I wasn't expecting every decision that I made to be so difficult. Despite my years as a volunteer in ministry, I was shocked by the number of variables that affected my every move. I assumed my analytical skills would help me make good choices for a program or person. Yet I was surprised to find that when I weighed the pros and cons of a decision, they often came out even. A year in, I now realize how many decisions require discernment, courage, and a desperate need for God's guidance to move forward.
2. When you make hard decisions, expect insecurity.
I'm thankful to God that he was clearly at work in positioning me for this job, because without that, I'd probably doubt it even more than I did in year one! Every time a gray decision presented itself, insecurity also reared its ugly head. Why did you take this job? You aren't qualified! This isn't a fit! You aren't made for this role! Learning to isolate and ignore the negative internal dialogue was a necessary part of growth as a leader. As I began to recognize that these voices of insecurity inevitably followed a difficult decision, I was less prone to listen to them.
3. Trust your instincts, but moderate your actions.
There have been times where I have a strong gut feeling about a person in leadership, a decision that's been made, or a direction that the ministry is heading. I'm learning to trust that this instinct is usually right. However, the real place of growth for me has been to learn not to always act immediately on that instinct. When a leader is ill-fitted for a role, when a program needs to change, when tweaks need to be made to a certain course of action, I've needed to trust the instinct that raises a warning in my spirit. But I must remain humble and willing to discern the right time and right conditions for confrontation and change.

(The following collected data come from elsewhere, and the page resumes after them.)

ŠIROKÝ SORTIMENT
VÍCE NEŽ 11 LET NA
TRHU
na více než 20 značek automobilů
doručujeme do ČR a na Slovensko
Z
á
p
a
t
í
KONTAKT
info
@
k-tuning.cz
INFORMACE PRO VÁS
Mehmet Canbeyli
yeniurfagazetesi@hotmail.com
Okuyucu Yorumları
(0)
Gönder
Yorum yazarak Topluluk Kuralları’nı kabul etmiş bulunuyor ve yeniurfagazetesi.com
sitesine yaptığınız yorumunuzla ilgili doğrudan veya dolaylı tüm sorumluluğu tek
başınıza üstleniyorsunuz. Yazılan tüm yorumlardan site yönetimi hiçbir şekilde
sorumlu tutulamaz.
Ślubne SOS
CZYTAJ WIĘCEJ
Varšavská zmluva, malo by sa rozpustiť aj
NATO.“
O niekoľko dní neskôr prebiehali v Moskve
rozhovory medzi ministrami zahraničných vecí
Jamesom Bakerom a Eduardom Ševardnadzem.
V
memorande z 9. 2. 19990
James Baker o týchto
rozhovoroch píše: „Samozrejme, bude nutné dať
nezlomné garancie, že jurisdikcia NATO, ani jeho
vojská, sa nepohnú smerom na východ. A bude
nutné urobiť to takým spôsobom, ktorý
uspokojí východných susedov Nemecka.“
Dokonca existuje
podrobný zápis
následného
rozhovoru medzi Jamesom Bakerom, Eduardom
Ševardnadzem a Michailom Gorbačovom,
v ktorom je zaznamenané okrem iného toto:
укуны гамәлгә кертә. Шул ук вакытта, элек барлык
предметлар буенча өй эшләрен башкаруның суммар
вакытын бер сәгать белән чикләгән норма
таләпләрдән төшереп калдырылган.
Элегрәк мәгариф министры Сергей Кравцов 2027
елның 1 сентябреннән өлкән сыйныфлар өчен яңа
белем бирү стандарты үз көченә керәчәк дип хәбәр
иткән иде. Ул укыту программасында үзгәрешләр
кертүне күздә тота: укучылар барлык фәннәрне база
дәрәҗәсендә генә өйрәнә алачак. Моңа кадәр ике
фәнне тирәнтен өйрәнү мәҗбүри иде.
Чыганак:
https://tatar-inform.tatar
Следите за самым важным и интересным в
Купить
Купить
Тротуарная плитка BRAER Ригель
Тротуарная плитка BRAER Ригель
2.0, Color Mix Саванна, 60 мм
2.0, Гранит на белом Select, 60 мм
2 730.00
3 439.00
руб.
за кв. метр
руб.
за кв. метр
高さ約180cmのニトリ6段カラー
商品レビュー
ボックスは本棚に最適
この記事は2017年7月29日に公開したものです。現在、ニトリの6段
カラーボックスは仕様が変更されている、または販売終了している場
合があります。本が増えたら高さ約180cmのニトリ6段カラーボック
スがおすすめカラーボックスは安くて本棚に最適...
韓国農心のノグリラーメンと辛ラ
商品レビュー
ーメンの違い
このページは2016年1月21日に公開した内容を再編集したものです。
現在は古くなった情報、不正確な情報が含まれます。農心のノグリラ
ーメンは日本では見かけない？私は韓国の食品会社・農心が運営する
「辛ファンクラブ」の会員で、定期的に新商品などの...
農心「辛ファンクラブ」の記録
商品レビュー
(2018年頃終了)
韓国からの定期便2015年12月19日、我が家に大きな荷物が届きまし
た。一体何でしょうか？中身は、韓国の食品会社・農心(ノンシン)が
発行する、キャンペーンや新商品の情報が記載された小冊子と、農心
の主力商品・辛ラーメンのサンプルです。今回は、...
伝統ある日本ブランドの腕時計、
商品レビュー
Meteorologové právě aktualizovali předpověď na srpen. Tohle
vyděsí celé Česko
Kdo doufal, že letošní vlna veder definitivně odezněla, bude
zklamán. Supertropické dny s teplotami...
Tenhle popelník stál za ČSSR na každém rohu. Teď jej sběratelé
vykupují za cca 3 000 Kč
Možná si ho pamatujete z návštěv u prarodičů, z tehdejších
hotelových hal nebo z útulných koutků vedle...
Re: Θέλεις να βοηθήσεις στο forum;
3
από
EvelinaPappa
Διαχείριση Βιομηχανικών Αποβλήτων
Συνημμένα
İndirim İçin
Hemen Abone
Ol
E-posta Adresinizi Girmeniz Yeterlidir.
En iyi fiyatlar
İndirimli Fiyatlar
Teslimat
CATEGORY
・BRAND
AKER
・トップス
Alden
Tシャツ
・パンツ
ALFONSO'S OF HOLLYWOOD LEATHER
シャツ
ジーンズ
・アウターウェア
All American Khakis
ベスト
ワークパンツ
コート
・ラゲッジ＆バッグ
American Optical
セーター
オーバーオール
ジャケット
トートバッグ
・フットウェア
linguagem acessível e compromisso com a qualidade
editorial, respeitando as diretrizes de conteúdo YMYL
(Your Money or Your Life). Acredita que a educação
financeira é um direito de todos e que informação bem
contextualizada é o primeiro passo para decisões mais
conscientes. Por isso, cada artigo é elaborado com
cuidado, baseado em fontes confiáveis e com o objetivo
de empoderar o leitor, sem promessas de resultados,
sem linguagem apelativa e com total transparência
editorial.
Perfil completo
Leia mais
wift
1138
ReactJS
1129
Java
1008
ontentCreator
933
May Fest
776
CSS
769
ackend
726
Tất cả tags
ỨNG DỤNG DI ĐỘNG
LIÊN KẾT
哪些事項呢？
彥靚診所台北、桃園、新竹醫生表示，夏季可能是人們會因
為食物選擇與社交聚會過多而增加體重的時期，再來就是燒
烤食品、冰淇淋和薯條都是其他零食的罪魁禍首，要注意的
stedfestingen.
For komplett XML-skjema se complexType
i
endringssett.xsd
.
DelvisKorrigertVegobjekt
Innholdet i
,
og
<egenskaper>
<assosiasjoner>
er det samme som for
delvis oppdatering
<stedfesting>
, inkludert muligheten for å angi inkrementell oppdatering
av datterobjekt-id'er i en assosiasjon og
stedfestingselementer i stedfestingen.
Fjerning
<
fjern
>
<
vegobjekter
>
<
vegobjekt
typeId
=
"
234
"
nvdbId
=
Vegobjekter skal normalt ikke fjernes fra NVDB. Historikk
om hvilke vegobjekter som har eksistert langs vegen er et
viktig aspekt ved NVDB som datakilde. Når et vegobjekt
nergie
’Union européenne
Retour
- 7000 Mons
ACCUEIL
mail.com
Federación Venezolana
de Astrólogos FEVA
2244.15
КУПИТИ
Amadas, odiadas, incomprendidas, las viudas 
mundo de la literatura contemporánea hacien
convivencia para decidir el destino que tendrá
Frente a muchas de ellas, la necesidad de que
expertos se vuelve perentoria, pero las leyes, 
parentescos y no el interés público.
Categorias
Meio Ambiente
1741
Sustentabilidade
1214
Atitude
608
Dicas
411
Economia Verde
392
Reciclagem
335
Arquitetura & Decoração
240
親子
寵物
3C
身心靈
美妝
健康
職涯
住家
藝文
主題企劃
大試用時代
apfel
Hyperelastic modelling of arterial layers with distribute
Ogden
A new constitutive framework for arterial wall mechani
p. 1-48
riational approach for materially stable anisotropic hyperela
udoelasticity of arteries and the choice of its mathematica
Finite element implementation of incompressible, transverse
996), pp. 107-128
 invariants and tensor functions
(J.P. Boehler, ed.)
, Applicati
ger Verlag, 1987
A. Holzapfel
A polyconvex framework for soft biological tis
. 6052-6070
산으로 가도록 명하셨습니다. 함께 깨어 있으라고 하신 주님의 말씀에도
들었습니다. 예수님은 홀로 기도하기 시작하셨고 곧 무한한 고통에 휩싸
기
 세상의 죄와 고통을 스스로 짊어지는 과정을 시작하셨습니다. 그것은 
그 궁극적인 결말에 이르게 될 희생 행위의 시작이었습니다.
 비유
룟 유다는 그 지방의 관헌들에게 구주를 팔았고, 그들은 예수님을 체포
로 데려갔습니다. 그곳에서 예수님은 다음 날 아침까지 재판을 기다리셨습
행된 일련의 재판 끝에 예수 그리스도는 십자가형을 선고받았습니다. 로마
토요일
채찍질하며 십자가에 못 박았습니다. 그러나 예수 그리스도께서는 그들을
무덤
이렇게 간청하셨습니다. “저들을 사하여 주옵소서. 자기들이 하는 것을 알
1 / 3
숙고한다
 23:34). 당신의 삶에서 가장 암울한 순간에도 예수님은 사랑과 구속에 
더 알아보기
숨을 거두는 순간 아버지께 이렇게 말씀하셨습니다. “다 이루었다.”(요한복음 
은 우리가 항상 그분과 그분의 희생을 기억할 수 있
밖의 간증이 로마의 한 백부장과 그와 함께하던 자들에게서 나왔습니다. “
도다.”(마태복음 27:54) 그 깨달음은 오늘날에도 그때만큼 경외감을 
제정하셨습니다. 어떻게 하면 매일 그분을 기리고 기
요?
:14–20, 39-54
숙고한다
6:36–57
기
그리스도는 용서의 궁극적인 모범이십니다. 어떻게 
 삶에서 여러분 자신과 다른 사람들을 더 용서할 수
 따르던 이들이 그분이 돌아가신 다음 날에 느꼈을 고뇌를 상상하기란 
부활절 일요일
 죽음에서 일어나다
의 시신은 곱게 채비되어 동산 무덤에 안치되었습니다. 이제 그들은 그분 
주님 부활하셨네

4. The methods may change, but people stay the same.
One of my favorite things about my first year of ministry is getting to look at programs and plans with fresh eyes. I love bringing new ideas to the table and innovation to outreach, growth and marketing for our church. But it can be easy to overlook wisdom in the hunt for the next and best. Proverbs 4:5 says, "Get wisdom; develop good judgment." Anything I suggest must be balanced with a desire to learn wisdom and to cultivate good judgment. This has meant learning to listen well to my senior leaders and paying close attention to what they teach me about people's hearts, philosophies of ministry, and ways to help people grow in their relationship with God. I bring honor to them and to God when I respect their authority but also offer my perspective on fresh methods for ancient truth.